Monday, July 12, 2010

Terminology in adoption

The issue of language in adoption, which words to use/not use, which words are offensive/not offensive, is a big one. I'm not going to try and discuss it all. I'm just going to toss a few words out there that, for one reason or another, rub me the wrong way.

Reunion: As in "search and reunion," or looking for, and finding, one's birth family. I think reunion has a very specific connotation that, in a lot of cases, tries to establish a connection that isn't really there. For children who were older when they were adopted, and who have memories of their birth family, yes, I think reunion is a valid term. But for those of us who were adopted as infants, I think it's silly to say we were "reunited" with our birth family. When I met my birth parents, it was, for all intents and purposes, like meeting strangers. There was no sense, for me, of having lost my birth parents and then having found them again. I'm sure for them, it was very different. For them to say they were reunited with me would seem very appropriate; my birth mother remembers giving birth to me. But I don't remember anything about them, I never felt like they were missing in my life. If I tell people about my birth parents, I tell them, "I met my birth parents."

Forever families: In contrast to the above term, I think "forever families" is offensive to birth families, and I think it was coined out of arrogance, consciously or not, of adoptive families who look down on birth families because they've given up a child. Mostly though, I think it's just a stupid term. My family is my family. I don't think I need to quantify it any more than that. And I don't disparage my birth mother and father as the ones who gave me my life. They're not my family in the sense of raising and caring for me, but they're family in the sense that I carry their genes and their appearance and their ethnic roots.
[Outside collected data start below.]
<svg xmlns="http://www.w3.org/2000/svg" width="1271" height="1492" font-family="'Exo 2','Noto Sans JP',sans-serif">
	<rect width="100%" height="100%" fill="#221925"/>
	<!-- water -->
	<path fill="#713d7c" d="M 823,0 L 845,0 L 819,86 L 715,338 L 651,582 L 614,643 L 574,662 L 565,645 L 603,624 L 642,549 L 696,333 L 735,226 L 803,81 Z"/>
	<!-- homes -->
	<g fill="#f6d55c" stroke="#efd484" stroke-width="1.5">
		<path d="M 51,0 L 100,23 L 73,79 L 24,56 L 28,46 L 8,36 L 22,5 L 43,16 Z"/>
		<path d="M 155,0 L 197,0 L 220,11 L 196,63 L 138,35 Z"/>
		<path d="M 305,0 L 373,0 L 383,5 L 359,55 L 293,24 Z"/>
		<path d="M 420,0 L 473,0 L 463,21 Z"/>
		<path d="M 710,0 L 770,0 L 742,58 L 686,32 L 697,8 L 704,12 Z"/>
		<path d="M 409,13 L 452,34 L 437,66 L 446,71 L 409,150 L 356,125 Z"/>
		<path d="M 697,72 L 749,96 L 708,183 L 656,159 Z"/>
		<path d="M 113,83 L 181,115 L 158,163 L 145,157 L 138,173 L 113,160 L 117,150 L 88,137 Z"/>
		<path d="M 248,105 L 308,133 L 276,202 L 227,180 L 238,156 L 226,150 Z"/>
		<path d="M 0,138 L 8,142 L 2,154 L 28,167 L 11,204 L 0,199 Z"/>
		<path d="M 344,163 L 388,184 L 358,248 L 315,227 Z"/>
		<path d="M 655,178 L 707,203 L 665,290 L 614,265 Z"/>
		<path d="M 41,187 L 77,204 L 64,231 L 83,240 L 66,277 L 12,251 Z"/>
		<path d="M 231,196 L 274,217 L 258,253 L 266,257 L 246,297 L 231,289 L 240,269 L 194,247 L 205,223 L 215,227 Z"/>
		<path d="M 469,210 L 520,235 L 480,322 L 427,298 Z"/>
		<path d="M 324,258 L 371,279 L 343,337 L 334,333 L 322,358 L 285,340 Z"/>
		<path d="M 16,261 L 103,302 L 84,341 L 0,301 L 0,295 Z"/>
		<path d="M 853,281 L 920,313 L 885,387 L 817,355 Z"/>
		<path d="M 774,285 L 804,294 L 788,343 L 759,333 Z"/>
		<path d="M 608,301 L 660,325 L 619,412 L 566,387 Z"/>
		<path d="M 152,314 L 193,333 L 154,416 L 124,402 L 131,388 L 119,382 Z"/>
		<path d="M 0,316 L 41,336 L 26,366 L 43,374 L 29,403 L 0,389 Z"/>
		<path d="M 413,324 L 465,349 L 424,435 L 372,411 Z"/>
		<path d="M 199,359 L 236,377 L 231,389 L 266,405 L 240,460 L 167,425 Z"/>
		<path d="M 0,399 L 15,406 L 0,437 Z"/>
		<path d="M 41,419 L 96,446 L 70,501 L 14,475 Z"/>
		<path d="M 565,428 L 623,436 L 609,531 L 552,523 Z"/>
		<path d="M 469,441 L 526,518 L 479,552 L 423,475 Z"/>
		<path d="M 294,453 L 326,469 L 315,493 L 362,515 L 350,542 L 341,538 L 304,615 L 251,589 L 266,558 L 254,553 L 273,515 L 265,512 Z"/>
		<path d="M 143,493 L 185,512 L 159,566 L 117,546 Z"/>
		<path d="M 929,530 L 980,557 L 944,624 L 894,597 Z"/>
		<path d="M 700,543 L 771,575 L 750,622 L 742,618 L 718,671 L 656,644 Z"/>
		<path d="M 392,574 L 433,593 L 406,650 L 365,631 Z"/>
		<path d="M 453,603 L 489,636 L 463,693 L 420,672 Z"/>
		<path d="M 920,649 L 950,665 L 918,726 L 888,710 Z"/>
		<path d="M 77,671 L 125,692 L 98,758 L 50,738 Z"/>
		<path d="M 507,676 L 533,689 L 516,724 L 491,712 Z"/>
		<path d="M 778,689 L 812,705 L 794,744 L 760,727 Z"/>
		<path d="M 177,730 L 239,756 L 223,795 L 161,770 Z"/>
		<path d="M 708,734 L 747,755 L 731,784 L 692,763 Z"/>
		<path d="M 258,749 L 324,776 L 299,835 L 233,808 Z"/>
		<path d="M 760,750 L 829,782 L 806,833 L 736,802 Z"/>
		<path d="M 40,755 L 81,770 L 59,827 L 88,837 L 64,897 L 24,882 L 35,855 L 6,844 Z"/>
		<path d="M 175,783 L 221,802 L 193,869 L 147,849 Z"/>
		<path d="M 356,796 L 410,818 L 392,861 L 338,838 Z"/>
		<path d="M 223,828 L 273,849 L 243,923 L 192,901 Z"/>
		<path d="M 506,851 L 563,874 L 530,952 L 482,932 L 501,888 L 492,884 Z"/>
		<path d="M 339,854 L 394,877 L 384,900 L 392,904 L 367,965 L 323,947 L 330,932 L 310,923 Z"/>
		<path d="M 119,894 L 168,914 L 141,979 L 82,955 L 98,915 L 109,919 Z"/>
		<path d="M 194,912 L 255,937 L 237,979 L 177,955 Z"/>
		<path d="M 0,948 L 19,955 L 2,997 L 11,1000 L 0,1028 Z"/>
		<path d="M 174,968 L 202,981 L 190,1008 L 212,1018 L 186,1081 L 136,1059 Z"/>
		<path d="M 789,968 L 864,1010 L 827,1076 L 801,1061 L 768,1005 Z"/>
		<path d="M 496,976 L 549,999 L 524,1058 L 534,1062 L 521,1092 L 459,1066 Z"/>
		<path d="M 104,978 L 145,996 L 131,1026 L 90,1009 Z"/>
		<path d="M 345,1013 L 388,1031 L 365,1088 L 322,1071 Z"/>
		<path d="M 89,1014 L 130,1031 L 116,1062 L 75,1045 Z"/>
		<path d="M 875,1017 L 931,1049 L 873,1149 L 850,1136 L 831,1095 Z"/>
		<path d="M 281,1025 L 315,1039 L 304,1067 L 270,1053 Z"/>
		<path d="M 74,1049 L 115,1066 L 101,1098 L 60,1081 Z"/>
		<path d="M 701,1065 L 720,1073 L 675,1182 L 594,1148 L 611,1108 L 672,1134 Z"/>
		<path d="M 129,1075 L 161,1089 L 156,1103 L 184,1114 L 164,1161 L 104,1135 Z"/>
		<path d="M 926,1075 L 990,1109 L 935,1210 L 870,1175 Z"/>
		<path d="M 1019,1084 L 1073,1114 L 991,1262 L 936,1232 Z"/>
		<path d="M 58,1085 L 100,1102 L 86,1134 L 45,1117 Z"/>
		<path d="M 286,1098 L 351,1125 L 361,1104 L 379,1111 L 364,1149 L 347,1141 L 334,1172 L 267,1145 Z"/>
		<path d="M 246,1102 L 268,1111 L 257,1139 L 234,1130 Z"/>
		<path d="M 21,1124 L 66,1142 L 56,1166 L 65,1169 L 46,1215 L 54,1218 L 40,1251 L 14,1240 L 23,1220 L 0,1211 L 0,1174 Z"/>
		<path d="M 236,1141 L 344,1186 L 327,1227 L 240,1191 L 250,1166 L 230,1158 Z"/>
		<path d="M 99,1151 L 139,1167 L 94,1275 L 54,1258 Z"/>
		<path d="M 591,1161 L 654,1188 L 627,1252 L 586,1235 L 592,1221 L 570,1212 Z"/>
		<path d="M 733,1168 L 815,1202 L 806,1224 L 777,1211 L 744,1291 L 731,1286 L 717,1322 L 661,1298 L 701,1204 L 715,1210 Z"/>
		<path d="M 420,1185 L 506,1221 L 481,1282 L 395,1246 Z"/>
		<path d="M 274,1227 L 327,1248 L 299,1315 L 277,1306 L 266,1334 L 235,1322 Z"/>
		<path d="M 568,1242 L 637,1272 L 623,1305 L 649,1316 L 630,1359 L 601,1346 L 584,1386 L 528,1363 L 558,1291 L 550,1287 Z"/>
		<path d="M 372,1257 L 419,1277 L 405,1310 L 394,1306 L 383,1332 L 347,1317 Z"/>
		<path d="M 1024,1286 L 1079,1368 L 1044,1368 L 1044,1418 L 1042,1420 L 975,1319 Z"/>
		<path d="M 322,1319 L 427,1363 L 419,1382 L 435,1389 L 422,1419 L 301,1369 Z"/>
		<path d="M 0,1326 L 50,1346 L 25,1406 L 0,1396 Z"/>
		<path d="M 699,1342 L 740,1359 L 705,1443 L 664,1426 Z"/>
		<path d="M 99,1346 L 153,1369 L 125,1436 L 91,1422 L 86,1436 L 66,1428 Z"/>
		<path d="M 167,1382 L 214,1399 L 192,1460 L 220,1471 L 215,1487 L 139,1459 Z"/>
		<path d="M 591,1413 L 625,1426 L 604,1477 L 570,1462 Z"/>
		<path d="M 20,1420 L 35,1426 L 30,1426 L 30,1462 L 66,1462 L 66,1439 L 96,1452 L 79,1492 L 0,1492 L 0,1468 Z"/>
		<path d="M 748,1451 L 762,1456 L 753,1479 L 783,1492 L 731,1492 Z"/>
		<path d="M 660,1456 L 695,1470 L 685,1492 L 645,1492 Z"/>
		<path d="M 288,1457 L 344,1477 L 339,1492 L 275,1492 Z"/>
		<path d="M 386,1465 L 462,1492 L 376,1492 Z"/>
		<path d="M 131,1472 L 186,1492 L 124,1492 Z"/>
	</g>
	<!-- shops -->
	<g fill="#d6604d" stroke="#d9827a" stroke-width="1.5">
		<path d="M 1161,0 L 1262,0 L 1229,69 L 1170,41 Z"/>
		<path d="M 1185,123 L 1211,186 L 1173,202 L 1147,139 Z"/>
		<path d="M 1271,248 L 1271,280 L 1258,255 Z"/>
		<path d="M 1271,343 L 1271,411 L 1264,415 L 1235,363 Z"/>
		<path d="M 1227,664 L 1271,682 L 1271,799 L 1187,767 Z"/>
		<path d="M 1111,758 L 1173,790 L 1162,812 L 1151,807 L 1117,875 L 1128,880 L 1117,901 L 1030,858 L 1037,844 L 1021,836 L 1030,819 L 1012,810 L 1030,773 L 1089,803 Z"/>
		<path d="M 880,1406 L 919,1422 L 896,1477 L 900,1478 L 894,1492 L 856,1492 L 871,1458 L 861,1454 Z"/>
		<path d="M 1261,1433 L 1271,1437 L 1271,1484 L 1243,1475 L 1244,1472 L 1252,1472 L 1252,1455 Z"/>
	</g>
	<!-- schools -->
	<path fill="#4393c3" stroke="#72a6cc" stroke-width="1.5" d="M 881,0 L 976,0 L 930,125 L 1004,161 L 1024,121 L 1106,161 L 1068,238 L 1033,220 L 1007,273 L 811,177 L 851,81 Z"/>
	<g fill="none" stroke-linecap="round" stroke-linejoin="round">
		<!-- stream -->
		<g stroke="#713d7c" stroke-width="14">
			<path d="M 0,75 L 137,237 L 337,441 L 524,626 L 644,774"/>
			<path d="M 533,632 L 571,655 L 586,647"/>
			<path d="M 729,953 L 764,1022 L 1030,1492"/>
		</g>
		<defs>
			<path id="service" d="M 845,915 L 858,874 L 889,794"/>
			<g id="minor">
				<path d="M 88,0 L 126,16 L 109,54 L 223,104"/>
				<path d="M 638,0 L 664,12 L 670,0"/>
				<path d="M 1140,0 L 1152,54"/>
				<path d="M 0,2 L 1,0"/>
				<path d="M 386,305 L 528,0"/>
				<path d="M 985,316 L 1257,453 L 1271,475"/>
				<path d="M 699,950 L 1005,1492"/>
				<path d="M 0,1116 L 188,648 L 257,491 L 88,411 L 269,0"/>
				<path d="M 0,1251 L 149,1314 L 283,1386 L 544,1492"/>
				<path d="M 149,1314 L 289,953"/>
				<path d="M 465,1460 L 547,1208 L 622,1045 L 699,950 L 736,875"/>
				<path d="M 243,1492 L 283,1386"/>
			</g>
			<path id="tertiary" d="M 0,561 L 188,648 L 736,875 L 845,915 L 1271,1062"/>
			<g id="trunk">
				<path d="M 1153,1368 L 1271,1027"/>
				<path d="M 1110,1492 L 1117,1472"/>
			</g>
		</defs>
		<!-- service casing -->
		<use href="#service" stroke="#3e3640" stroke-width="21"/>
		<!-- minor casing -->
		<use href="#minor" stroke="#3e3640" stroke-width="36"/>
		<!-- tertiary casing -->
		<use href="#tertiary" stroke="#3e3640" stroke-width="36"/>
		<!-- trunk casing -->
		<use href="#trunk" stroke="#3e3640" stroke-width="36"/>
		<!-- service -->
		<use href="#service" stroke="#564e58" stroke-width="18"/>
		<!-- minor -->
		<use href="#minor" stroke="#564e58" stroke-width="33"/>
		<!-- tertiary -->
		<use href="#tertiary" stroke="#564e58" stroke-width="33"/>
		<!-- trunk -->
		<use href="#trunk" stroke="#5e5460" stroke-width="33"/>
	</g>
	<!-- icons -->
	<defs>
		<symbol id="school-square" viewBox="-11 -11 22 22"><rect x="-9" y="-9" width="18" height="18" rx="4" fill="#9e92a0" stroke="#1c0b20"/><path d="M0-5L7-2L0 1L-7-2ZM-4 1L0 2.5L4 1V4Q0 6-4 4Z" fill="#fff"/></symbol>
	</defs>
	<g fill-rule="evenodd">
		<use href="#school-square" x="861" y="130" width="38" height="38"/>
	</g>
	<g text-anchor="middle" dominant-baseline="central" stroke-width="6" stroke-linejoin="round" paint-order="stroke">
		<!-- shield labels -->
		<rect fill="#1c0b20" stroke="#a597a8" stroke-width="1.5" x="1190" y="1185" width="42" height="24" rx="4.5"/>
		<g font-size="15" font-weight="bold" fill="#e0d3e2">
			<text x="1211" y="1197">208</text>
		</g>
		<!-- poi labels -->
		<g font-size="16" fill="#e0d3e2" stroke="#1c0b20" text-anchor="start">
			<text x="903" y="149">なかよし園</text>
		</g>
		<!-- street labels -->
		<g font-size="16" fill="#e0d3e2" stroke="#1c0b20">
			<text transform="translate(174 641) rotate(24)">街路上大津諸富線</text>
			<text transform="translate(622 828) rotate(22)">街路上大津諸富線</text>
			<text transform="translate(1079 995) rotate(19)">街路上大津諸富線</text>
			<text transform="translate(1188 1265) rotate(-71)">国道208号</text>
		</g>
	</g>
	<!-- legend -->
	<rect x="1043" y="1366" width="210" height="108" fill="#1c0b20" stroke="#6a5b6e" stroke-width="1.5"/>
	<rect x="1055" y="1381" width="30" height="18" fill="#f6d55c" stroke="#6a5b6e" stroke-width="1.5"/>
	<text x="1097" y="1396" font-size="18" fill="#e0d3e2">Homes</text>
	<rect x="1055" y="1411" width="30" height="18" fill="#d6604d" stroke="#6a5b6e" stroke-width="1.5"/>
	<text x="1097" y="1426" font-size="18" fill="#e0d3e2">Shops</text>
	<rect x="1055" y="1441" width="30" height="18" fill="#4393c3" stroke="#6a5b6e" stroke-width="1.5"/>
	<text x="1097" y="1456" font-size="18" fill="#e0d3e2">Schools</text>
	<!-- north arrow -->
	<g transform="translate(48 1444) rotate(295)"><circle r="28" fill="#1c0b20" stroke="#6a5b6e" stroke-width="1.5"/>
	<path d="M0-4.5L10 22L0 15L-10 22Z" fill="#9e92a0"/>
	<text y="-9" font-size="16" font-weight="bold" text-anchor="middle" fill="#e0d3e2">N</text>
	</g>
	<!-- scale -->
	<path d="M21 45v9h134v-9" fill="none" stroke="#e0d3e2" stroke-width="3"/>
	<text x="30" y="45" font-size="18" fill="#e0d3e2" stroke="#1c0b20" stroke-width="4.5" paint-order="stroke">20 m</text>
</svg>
Natural mother/first mother: A lot of people seem to have taken issue with the term "birth mother" in recent years. They feel that it relegates birth mothers to the status of incubators or breeders. I guess I can see where some adoptees are coming from on this one, but I don't like the terms "natural mother" or "first mother" either. Because what do those make my mom? "Unnatural mother?" "Second mother?" Yeah, those aren't offensive at all. I use the term "birth mother" because it very literally describes who she is. She gave birth to me. My mother, on the other hand, is the person who took care of me when I was sick and picked me up when I fell down and watched me walk at graduation and helped me pay for my education and taught me how to be assertive and never let me sell myself short. Yeah. But she's just a "second mother," not a "natural one." Please. Give me a break.